Con riguardo, infine, alla compatibilità tra la riconosciuta aggravante ed il vizio di motivazione, la Corte territoriale, in assenza di diverse indicazioni medico – legali, altro non ha fatto che dare applicazione al costante principio giurisprudenziale secondo cui la premeditazione può risultare incompatibile con il vizio di mente nella sola ipotesi in cui consista in una manifestazione dell’infermità psichica da cui è affetto l’imputato, nel senso che il proposito criminoso coincida con un’idea fissa ossessiva facente parte del quadro sintomatologico di quella determinata infermità (così, fra le altre, sulla scia di Cass. S.U. 23 febbraio 1957, Maggiore, RV 097801, Cass. 1 13 ottobre 1998, Ingaglio, RV 212646;
Cass. 1 4 giugno 1992, Di Mauro, RV 191308).
3.3. Il terzo motivo è inammissibile, ex art. 581 c.p.p., comma 1, lett. c) e art. 591 c.p.p., comma 1, lett. c), perchè privo del requisito della specificità.
Il requisito della specificità dei motivi implica non soltanto l’onere di dedurre le censure che la parte intenda muovere in relazione ad uno o più punti determinati della decisione, ma anche quello di indicare, in modo chiaro e preciso, gli elementi che sono alla base delle censure medesime, al fine di consentire al giudice dell’impugnazione di individuare i rilievi mossi ed esercitare il proprio sindacato (cfr., ex plurimis, Cass. 4^ 1 aprile 2004, Distante, RV 228586; Cass. 2^ 8 luglio 1999, Albanese, RV 214249).
Il motivo si risolve, invece, nella mera enunciazione del dissenso del deducente rispetto alla valutazione compiuta dalla Corte di merito.
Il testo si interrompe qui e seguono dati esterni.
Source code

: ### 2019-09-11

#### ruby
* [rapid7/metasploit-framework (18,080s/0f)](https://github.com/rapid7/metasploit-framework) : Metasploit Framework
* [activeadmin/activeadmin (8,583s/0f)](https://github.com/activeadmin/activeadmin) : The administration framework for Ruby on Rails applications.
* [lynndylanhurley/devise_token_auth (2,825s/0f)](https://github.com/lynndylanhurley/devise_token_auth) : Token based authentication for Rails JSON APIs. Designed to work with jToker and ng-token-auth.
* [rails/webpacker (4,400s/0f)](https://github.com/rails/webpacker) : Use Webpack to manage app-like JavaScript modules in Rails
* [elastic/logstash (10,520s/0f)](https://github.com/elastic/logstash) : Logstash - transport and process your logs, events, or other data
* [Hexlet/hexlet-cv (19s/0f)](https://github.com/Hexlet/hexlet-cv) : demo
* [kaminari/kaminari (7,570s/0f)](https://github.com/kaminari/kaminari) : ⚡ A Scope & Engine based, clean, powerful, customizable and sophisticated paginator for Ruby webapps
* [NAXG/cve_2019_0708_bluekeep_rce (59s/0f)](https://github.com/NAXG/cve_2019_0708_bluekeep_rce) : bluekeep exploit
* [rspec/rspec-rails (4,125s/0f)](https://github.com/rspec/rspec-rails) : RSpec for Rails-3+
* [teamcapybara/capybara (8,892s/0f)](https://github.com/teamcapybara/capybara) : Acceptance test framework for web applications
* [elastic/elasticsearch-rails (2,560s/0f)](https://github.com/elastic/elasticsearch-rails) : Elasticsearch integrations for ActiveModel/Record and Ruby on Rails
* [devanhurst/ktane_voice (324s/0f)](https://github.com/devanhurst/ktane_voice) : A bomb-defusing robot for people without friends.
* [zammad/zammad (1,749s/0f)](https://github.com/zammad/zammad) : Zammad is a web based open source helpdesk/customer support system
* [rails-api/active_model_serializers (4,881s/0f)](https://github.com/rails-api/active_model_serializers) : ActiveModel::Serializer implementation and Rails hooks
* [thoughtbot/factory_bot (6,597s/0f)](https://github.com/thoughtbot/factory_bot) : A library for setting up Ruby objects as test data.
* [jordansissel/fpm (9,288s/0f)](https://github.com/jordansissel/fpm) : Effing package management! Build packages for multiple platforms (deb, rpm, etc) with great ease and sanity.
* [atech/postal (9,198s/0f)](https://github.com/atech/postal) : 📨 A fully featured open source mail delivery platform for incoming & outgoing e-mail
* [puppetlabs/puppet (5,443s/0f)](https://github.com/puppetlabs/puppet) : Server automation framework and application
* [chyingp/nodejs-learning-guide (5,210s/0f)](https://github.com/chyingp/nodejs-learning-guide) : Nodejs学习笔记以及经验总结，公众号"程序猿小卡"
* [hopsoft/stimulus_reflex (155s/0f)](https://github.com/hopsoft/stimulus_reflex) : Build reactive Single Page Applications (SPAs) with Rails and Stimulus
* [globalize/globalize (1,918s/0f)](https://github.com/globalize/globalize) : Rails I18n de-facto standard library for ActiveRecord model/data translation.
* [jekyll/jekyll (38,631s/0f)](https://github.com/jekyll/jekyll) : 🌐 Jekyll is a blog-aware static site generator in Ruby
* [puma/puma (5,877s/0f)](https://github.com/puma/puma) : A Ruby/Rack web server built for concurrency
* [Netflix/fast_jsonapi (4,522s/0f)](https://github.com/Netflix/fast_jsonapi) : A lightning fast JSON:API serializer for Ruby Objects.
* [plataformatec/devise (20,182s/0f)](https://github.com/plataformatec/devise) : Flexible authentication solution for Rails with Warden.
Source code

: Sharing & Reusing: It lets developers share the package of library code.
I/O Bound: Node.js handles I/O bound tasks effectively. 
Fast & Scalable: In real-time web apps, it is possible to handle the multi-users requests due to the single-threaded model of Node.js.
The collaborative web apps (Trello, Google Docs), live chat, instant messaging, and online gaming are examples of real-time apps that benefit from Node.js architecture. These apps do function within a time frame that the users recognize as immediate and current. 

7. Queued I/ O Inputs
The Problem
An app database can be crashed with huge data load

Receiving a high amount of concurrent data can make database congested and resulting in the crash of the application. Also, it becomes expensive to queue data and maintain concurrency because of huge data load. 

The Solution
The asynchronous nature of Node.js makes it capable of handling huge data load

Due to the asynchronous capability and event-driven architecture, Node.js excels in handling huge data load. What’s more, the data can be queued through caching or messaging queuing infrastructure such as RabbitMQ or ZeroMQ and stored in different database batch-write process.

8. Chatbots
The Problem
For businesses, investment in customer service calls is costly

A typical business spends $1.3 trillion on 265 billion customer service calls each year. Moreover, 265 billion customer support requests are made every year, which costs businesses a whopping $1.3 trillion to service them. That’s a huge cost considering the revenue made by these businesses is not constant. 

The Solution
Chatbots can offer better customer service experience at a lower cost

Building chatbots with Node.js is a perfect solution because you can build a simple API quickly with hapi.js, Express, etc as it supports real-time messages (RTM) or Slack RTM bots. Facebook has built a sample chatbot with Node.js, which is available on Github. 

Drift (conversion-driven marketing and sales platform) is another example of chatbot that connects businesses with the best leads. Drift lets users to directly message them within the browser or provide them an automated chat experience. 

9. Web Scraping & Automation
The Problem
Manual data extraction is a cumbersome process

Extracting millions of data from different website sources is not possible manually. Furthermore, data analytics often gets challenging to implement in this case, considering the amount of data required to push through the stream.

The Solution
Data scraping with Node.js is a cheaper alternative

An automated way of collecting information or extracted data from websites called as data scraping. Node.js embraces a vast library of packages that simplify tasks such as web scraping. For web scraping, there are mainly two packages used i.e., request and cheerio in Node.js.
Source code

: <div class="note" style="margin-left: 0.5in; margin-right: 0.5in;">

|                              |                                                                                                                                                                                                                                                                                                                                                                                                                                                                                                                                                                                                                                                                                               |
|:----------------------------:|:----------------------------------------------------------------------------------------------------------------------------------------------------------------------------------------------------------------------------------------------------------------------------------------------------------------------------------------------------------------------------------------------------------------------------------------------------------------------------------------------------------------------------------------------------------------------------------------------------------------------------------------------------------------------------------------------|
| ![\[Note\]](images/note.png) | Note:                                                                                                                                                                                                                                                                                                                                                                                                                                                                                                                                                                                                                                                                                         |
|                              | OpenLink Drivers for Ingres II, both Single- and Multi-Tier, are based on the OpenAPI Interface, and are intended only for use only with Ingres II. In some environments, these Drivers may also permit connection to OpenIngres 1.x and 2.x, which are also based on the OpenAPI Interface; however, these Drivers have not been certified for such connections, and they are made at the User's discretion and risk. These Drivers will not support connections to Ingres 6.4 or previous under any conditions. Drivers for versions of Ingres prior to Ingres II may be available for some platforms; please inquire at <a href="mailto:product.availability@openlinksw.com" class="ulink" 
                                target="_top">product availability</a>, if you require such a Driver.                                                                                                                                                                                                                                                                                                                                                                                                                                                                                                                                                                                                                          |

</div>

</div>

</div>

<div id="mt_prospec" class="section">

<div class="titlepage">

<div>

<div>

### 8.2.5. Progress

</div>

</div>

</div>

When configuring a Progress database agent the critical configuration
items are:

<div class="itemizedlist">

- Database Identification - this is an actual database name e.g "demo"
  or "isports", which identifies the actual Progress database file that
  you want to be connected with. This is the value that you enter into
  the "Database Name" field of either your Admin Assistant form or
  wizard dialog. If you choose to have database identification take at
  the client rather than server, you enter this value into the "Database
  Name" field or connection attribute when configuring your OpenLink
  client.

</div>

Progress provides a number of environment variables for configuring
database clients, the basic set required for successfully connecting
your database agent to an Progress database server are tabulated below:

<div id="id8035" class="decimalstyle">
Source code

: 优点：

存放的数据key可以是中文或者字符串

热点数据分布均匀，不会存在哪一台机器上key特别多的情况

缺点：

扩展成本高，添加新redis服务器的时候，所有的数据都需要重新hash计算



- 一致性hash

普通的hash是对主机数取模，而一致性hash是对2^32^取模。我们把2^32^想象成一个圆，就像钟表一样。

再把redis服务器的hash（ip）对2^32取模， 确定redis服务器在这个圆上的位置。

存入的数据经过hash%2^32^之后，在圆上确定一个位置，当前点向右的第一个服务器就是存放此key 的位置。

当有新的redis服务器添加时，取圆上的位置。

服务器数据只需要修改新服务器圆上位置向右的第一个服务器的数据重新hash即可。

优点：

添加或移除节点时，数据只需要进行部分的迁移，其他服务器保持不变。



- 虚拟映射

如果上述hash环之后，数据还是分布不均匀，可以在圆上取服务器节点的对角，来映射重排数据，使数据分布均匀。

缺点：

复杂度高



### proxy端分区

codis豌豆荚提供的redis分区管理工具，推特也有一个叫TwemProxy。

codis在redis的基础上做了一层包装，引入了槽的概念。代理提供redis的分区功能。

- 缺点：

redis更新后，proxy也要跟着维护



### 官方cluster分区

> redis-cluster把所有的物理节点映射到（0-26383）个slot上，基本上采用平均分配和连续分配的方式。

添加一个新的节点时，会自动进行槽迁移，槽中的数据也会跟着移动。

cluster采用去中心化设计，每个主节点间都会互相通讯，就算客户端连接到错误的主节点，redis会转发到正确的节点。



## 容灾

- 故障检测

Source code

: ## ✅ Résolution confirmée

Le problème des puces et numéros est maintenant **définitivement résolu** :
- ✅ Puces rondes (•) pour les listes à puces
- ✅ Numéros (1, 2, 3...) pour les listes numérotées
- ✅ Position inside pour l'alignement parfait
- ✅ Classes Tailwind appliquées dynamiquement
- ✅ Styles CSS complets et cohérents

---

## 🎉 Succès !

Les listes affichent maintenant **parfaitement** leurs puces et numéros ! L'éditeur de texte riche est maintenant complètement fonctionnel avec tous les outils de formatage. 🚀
Si aggiunga che le statuizioni relative al giudizio di comparazione tra opposte circostanze sono censurabili in cassazione soltanto nell’ipotesi in cui siano frutto di mero arbitrio o di ragionamento illogico (v., ad esempio, Cass. 3^ 22 aprile 2004, Ronzoni, RV 229298; Cass. 1^ 16 febbraio 2001, Felini, RV 219263).
Ed in tal senso, non può esservi dubbio che a giustificare la soluzione della equivalenza (recte a negare la prevalenza) sia sufficiente avere, come nel caso in esame, valorizzato i plurimi "violenti" precedenti dell’imputato.
4. Al rigetto del ricorso consegue la condanna al pagamento delle spese processuali.
P.Q.M.
rigetta il ricorso e condanna il ricorrente al pagamento delle spese processuali.

Testo non ufficiale. La sola stampa del dispositivo ufficiale ha carattere legale.